The London based company wants to de-list from the ASX and NZX in June next year, leaving its sole listing on the London Stock Exchange, it said in a statement. The move will be voted on at its annual meeting in May next year, and needs 50 percent approval to go ahead. Australian and New Zealand investors account for 14 percent and 5 percent of Coats' stock, down from 46 percent and 9 percent two years ago.
"We are now a UK headquartered, global industrial manufacturing business, having moved away from our New Zealand investment past," chairman Mike Clasper said. "These changes have contributed to a significant shift in our shareholder register, with more than 65 percent of shareholders now UK based and less than 20 percent in New Zealand and Australia."
Former GPG boss Ron Brierley quit the Coats board in April this year after narrowly holding on to his seat in 2012, and has been selling down his shares in the threadmaker in recent years after ceding control of the investment company in 2011 when shareholders blocked a plan to split it up along regional lines.
GPG liquidated its portfolio and rebranded as Coats, though the company is still sitting on a cash fund earmarked for a capital return due to a dispute over its UK pensions scheme obligations with the British regulator.
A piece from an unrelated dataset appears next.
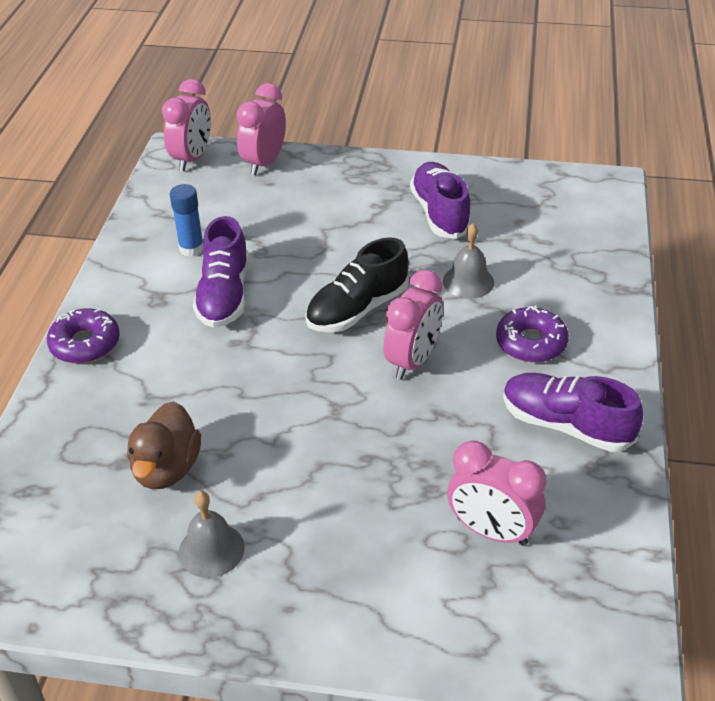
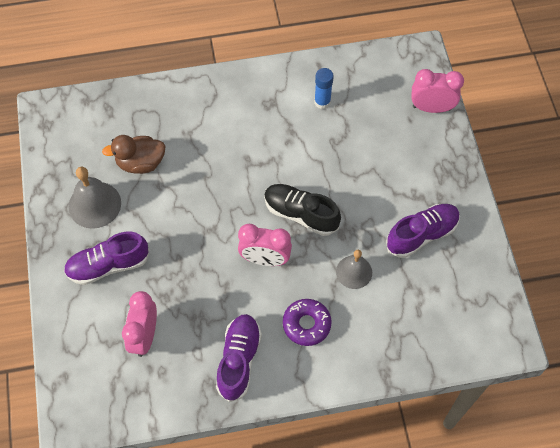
camera: 70 degrees right, 20 degrees up
(85, 344) = (218, 84): purple donut -> none
(192, 159) = (416, 64): pink clock -> none
(211, 549) = (94, 204): grey bell -> grey bell, size x1.50
(224, 295) = (285, 137): purple shoe -> purple shoe (108, 265)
As at June 30, the company held US$679.8 million.
Separately, Coats said sales fell 6 percent in the three months ended Oct. 31 due to a stronger US dollar, and were up 3 percent when stripping out the exchange rate effects.
"Management continues to expect to deliver a year on year improvement in group pre-exceptional operating profit," it said. "Adjusted EPS (earnings per share) growth is expected to exceed operating profit growth due to year on year improvements in the underlying tax rate and lower interest charges on borrowings, however, as previously indicated, non-operating charges such as discontinued items related to the sale of EMEA crafts in July will materially impact full year reported EPS."
On the pension schemes, Coats said it had reached an agreement with the trustee for its Brunel scheme, implementing a deficit recovery plan for 5.5 million British pounds a year for 10 years, while valuations on the Stavely and Coats schemes are ongoing. Its position on the UK Pension Regulator's investigation into the schemes, including timing, remains unchanged, Coats said.
Coats shares last traded at 65 cents on the NZX, and have gained 44 percent this year.